Museum of World Costumes
- Established: 2011; 15 years ago
- Location: Büyükçekmece, Istanbul, Turkey
- Coordinates: 41°00′53″N 28°33′42″E﻿ / ﻿41.014629°N 28.5616274°E
- Type: Folk costumes
- Collections: Clothing, accessories and related objects
- Founder: Büyükçekmece Municipality
- Owner: Büyükçekmece Municipality
- Website: www.bcekmece.bel.tr/dunya-kostum-merkezi

= Museum of World Costumes =

Museum in Büyükçekmece, Istanbul, Turkey

Museum of World Costumes (Dünya Kostümleri Müzesi) is a museum of original folk clothing from various countries in Turkey.
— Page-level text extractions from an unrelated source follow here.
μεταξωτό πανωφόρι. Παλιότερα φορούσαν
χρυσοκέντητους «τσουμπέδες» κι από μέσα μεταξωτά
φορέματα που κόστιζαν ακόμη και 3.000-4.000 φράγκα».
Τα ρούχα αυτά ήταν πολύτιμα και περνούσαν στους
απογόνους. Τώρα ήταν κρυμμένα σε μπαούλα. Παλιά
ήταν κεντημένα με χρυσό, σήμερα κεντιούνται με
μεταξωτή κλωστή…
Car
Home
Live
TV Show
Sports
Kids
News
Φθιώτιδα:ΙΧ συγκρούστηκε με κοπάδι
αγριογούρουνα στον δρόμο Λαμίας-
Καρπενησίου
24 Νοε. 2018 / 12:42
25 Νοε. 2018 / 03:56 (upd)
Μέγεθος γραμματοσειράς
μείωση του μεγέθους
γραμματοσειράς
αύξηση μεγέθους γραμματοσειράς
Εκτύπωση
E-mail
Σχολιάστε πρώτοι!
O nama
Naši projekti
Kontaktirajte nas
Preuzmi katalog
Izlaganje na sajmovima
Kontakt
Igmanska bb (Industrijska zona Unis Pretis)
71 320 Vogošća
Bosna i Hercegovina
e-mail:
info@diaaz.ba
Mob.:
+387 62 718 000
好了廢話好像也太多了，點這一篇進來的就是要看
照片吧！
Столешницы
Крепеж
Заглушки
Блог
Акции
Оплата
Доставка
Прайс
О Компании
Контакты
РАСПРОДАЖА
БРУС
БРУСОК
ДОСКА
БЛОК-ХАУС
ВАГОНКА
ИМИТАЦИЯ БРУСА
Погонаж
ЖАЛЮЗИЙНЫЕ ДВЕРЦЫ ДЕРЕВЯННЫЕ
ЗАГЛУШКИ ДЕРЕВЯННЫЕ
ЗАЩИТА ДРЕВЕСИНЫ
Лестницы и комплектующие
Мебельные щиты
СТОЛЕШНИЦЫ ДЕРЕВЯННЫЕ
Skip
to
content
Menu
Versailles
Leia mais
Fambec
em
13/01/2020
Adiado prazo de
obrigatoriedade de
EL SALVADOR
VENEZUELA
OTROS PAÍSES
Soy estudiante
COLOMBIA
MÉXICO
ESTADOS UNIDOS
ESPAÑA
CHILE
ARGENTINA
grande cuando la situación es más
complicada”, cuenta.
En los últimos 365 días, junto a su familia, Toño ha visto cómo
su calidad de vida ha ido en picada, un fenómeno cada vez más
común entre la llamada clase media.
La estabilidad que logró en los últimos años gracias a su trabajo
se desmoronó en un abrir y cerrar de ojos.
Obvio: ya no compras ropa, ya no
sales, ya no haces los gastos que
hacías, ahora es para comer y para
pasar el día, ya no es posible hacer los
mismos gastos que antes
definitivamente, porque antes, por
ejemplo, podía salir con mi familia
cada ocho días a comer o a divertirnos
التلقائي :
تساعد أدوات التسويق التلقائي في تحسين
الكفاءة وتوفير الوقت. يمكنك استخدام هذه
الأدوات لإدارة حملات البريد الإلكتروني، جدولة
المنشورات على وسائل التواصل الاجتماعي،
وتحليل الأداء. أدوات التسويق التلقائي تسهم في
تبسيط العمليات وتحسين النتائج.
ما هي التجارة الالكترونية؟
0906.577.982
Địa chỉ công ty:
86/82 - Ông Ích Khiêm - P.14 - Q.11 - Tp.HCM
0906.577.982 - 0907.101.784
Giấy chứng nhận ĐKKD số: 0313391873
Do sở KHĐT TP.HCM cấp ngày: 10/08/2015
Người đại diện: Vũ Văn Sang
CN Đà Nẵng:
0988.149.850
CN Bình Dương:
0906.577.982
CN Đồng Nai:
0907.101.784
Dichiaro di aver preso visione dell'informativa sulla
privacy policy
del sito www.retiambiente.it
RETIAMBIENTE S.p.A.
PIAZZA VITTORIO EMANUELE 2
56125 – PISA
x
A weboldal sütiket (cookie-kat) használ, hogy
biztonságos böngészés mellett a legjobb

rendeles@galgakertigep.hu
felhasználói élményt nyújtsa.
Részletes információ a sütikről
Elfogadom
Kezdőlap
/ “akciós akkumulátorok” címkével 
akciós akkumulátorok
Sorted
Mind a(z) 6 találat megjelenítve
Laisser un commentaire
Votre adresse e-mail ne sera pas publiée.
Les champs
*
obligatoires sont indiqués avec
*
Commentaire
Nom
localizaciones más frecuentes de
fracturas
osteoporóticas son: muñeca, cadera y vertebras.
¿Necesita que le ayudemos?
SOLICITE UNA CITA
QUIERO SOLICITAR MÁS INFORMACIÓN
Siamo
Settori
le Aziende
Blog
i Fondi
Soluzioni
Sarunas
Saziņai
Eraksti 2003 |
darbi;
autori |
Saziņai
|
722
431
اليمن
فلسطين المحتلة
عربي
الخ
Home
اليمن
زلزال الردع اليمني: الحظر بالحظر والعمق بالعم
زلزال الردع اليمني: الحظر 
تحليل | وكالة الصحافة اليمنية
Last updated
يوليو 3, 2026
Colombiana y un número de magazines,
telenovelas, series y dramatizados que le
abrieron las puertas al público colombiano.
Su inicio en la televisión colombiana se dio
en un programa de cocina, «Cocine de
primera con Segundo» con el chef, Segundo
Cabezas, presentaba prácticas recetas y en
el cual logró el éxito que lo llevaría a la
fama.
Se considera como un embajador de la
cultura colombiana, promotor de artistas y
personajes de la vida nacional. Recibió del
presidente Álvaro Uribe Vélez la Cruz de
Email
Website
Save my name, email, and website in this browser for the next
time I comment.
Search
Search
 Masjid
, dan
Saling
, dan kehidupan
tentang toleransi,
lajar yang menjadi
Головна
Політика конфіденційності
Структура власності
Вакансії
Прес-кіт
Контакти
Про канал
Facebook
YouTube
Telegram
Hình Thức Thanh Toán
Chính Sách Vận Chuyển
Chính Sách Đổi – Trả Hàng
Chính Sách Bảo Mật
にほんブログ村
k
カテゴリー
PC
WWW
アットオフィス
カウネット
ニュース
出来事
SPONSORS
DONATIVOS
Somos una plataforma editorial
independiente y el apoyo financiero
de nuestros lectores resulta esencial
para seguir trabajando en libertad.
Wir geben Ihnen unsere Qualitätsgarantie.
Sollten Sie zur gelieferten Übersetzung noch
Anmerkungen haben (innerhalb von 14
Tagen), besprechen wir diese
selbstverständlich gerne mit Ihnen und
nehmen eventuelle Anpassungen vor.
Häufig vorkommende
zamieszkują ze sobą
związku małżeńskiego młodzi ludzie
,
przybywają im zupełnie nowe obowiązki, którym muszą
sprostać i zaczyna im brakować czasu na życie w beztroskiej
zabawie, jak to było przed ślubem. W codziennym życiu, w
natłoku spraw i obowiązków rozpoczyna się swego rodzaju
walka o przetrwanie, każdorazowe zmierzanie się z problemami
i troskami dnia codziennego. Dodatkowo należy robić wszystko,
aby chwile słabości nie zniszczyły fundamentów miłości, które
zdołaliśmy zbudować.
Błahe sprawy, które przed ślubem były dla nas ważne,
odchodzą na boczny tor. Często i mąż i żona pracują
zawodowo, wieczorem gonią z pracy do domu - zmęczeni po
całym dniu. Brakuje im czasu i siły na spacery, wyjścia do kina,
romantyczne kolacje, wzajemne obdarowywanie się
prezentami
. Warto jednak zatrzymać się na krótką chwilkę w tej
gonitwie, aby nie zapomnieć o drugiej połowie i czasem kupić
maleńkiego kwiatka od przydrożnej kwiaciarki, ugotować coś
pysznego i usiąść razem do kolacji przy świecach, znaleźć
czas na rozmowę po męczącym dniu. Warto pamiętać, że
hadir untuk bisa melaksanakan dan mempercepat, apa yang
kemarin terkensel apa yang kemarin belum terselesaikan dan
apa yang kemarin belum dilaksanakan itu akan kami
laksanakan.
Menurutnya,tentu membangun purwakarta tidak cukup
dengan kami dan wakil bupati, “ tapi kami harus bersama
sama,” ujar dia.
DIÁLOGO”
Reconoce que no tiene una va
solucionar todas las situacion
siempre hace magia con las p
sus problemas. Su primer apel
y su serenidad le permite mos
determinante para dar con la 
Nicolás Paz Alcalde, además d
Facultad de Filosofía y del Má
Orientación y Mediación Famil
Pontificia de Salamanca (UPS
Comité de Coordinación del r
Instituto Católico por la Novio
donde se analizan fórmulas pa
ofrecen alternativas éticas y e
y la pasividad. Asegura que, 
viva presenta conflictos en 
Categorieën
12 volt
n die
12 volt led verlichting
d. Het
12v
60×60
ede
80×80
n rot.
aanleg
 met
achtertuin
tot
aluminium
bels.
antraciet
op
Established in July 2011, it is located in the Büyükçekmece district of Istanbul Province.

==History==
The museum was established in a restored historic building situated at Çarşı St. 4 in the Mimar Sinan neighborhood of the Büyükçekmece district in Istanbul Province, supported by the municipality in July 2011. The original folk costumes, accessories and some related objects were donated by various foreign folk dance groups, who participated at the "International Culture and Art Festival" held annually in Büyükçekmece, which was four times awarded by the International Council of Organizations of Folklore Festivals and Folk Arts "Best Festival". The festival has been taking place since 2000, and since 2003 has been a member of the International Council of Organizations of Folklore Festivals, which is affiliated with UNESCO.

The museum holds costumes from 44 countries, including Spain, Uzbekistan, Malaysia, Thailand, Mexico, Russia, Ukraine, Poland, France, Venezuela, Ethiopia, Argentina, Algeria, Belarus, Philippines, Georgia, Indonesia and Azerbaijan. The oldest of the costumes on display is a wedding dress which is over 100 years old. The museum holds over 2000 exhibits, which are periodically rotated. The museum is spread over two floors, with the ground floor dedicated to world costumes, and the first floor dedicated to Turkish costumes.